TASK PROMPT:
Would you show every line from the records that holds "hand"?

WORKING DATA:
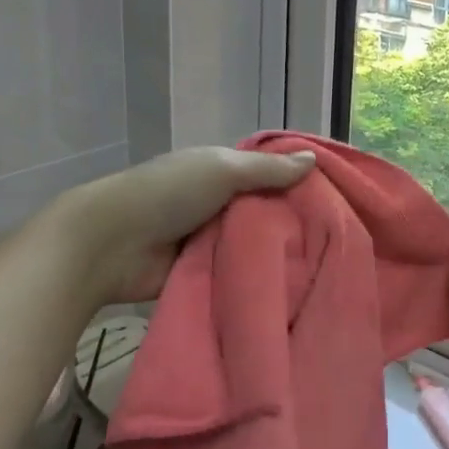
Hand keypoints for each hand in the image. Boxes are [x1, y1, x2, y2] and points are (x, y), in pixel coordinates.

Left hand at [54, 146, 316, 303]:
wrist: (111, 245)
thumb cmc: (168, 193)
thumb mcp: (222, 170)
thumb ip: (267, 169)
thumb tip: (312, 159)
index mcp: (220, 171)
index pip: (267, 174)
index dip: (298, 182)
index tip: (337, 197)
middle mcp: (216, 203)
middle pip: (263, 212)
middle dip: (292, 223)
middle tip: (337, 240)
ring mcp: (207, 240)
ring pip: (252, 245)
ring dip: (276, 254)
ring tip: (324, 267)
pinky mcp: (201, 274)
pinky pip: (235, 274)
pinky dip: (254, 279)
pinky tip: (293, 289)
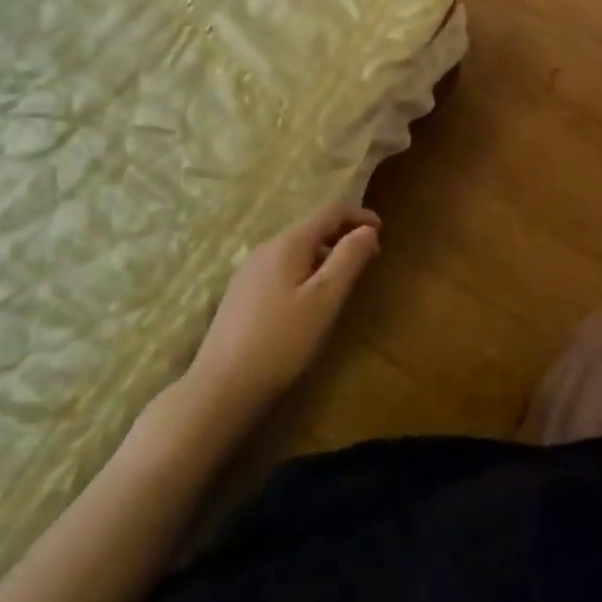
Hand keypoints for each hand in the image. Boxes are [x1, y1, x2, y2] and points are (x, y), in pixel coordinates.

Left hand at [184, 203, 381, 415]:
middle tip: (369, 255)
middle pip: (311, 227)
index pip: (329, 211)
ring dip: (324, 253)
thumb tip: (368, 229)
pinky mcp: (240, 295)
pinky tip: (309, 297)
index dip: (358, 215)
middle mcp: (265, 248)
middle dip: (343, 234)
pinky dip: (305, 269)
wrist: (219, 390)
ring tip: (344, 276)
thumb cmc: (281, 341)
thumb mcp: (325, 299)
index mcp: (288, 243)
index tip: (382, 230)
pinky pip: (281, 267)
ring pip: (295, 248)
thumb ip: (349, 259)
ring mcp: (248, 272)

ANSWER FOR THIS EXERCISE:
Hand keypoints for each hand in the image. Boxes are [x1, y1, x2, y2] and points are (x, y), in pixel coordinates.
Left hand at [54, 146, 316, 303]:
Hand keypoints for each hand in the image. Boxes are [x1, y1, x2, y2] and points are (x, y), in pixel coordinates.
Left hand at [184, 203, 381, 415]:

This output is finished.